KARAR : Kararın kaldırılarak kısmen esas hakkında hüküm kurulması
İLK DERECE MAHKEMESİ : Niğde 1. Aile Mahkemesi
SAYISI : 2020/817 E., 2022/593 K.
Taraflar arasındaki karşılıklı boşanma davasından dolayı yapılan yargılama sonunda İlk Derece Mahkemesince asıl ve birleşen davanın kabulüyle tarafların boşanmalarına ve boşanmanın fer'îlerine karar verilmiştir.

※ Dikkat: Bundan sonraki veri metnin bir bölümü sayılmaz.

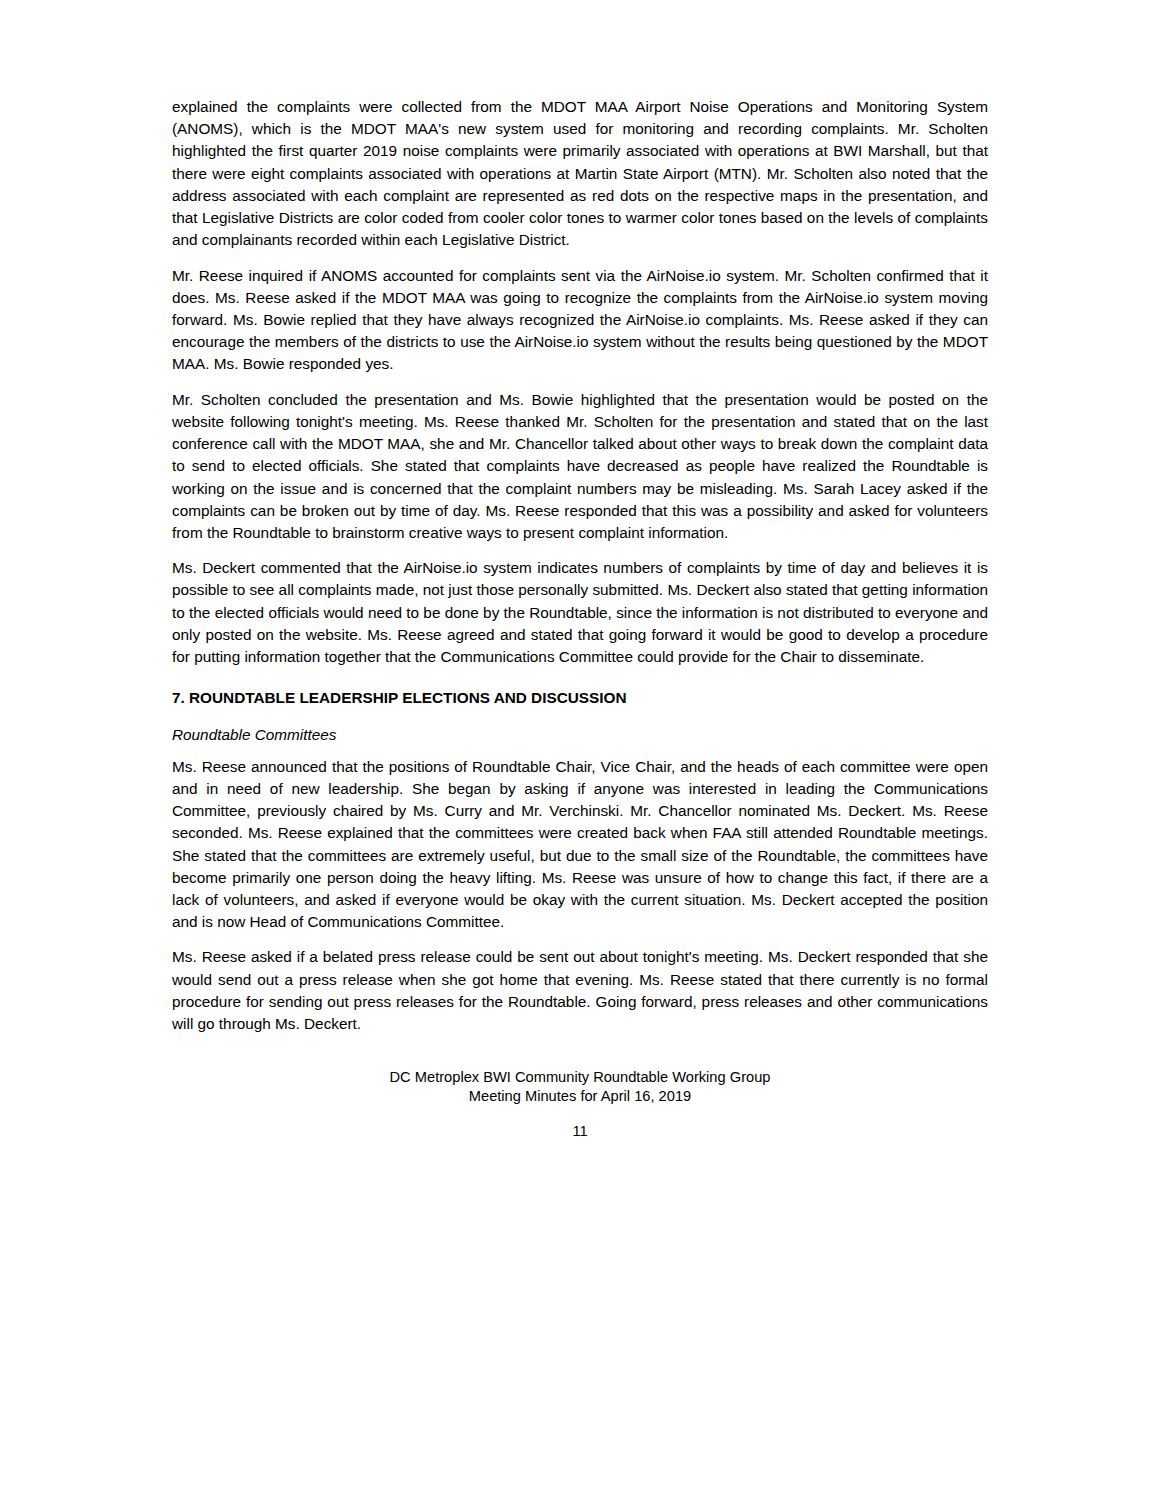explained the complaints were collected from the MDOT MAA Airport Noise Operations and Monitoring System (ANOMS), which is the MDOT MAA's new system used for monitoring and recording complaints. Mr. Scholten highlighted the first quarter 2019 noise complaints were primarily associated with operations at BWI Marshall, but that there were eight complaints associated with operations at Martin State Airport (MTN). Mr. Scholten also noted that the address associated with each complaint are represented as red dots on the respective maps in the presentation, and that Legislative Districts are color coded from cooler color tones to warmer color tones based on the levels of complaints and complainants recorded within each Legislative District.
Mr. Reese inquired if ANOMS accounted for complaints sent via the AirNoise.io system. Mr. Scholten confirmed that it does. Ms. Reese asked if the MDOT MAA was going to recognize the complaints from the AirNoise.io system moving forward. Ms. Bowie replied that they have always recognized the AirNoise.io complaints. Ms. Reese asked if they can encourage the members of the districts to use the AirNoise.io system without the results being questioned by the MDOT MAA. Ms. Bowie responded yes.
Mr. Scholten concluded the presentation and Ms. Bowie highlighted that the presentation would be posted on the website following tonight's meeting. Ms. Reese thanked Mr. Scholten for the presentation and stated that on the last conference call with the MDOT MAA, she and Mr. Chancellor talked about other ways to break down the complaint data to send to elected officials. She stated that complaints have decreased as people have realized the Roundtable is working on the issue and is concerned that the complaint numbers may be misleading. Ms. Sarah Lacey asked if the complaints can be broken out by time of day. Ms. Reese responded that this was a possibility and asked for volunteers from the Roundtable to brainstorm creative ways to present complaint information.
Ms. Deckert commented that the AirNoise.io system indicates numbers of complaints by time of day and believes it is possible to see all complaints made, not just those personally submitted. Ms. Deckert also stated that getting information to the elected officials would need to be done by the Roundtable, since the information is not distributed to everyone and only posted on the website. Ms. Reese agreed and stated that going forward it would be good to develop a procedure for putting information together that the Communications Committee could provide for the Chair to disseminate.
7. ROUNDTABLE LEADERSHIP ELECTIONS AND DISCUSSION
Roundtable Committees
Ms. Reese announced that the positions of Roundtable Chair, Vice Chair, and the heads of each committee were open and in need of new leadership. She began by asking if anyone was interested in leading the Communications Committee, previously chaired by Ms. Curry and Mr. Verchinski. Mr. Chancellor nominated Ms. Deckert. Ms. Reese seconded. Ms. Reese explained that the committees were created back when FAA still attended Roundtable meetings. She stated that the committees are extremely useful, but due to the small size of the Roundtable, the committees have become primarily one person doing the heavy lifting. Ms. Reese was unsure of how to change this fact, if there are a lack of volunteers, and asked if everyone would be okay with the current situation. Ms. Deckert accepted the position and is now Head of Communications Committee.
Ms. Reese asked if a belated press release could be sent out about tonight's meeting. Ms. Deckert responded that she would send out a press release when she got home that evening. Ms. Reese stated that there currently is no formal procedure for sending out press releases for the Roundtable. Going forward, press releases and other communications will go through Ms. Deckert.
DC Metroplex BWI Community Roundtable Working Group
Meeting Minutes for April 16, 2019
11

Kararın taraf vekillerince istinaf edilmesi üzerine, Bölge Adliye Mahkemesince başvurunun kısmen kabulüyle kararın kaldırılarak kısmen esas hakkında hüküm kurulmasına, sair istinaf taleplerinin ise reddine karar verilmiştir.
Bölge Adliye Mahkemesi kararı taraf vekillerince temyiz edilmekle; kesinlik, süre, temyiz şartı ve diğer usul eksiklikleri yönünden yapılan ön inceleme sonucunda, temyiz dilekçesinin kabulüne karar verildikten ve Tetkik Hâkimi tarafından hazırlanan rapor dinlendikten sonra dosyadaki belgeler incelenip gereği düşünüldü:
I. DAVA
Davacı-birleşen dosya davalısı erkek vekili dava dilekçesinde özetle; kadının sürekli hakaret ve küçük düşürücü davranışlarda bulunduğunu, sürekli psikolojik ve ekonomik şiddet uyguladığını, kendisinin aldatıldığını düşünerek erkeğe hakaretlerde bulunduğunu, saygı ve sevgisiz olduğunu, kıskanç tavırlar sergilediğini, alkol alışkanlığının olduğunu, davalının gündüzleri otobüs şoförlüğü yaptığını, akşamları evine gelmesi gerekirken alkol alıp gece yarısı eve geldiğini, bıçak çektiğini, habersiz olarak ismini ... olarak değiştirdiğini, en son 06.03.2020 tarihinde davalının yine alkollü bir vaziyette eve geldiğinde, erkeğin boşanmak istediğini söylemesi üzerine, hakaret ettiğini ve ilk evliliğinden olma kızını taciz ettiği yönünde iftiralar attığını, bu sebepten dolayı Niğde C.Başsavcılığının 2020/2293 esas sayılı dosyası ile soruşturma açıldığını ve kovuşturmaya yer olmadığına karar verildiğini, o tarihten beridir tarafların ayrı yaşadıklarını, tüm bu sebeplerden dolayı evlilik birliğinin devamına imkan kalmadığını bildirerek 4721 sayılı Türk Medeni Kanunu'nun (4721 sayılı Kanun) 166 ncı maddesinin birinci fıkrası uyarınca tarafların boşanmalarına karar verilmesini talep ve dava etmiştir.
II. CEVAP
1.Usulüne uygun tebligata rağmen davalı-davacı kadın davaya süresinde cevap dilekçesi sunmamıştır.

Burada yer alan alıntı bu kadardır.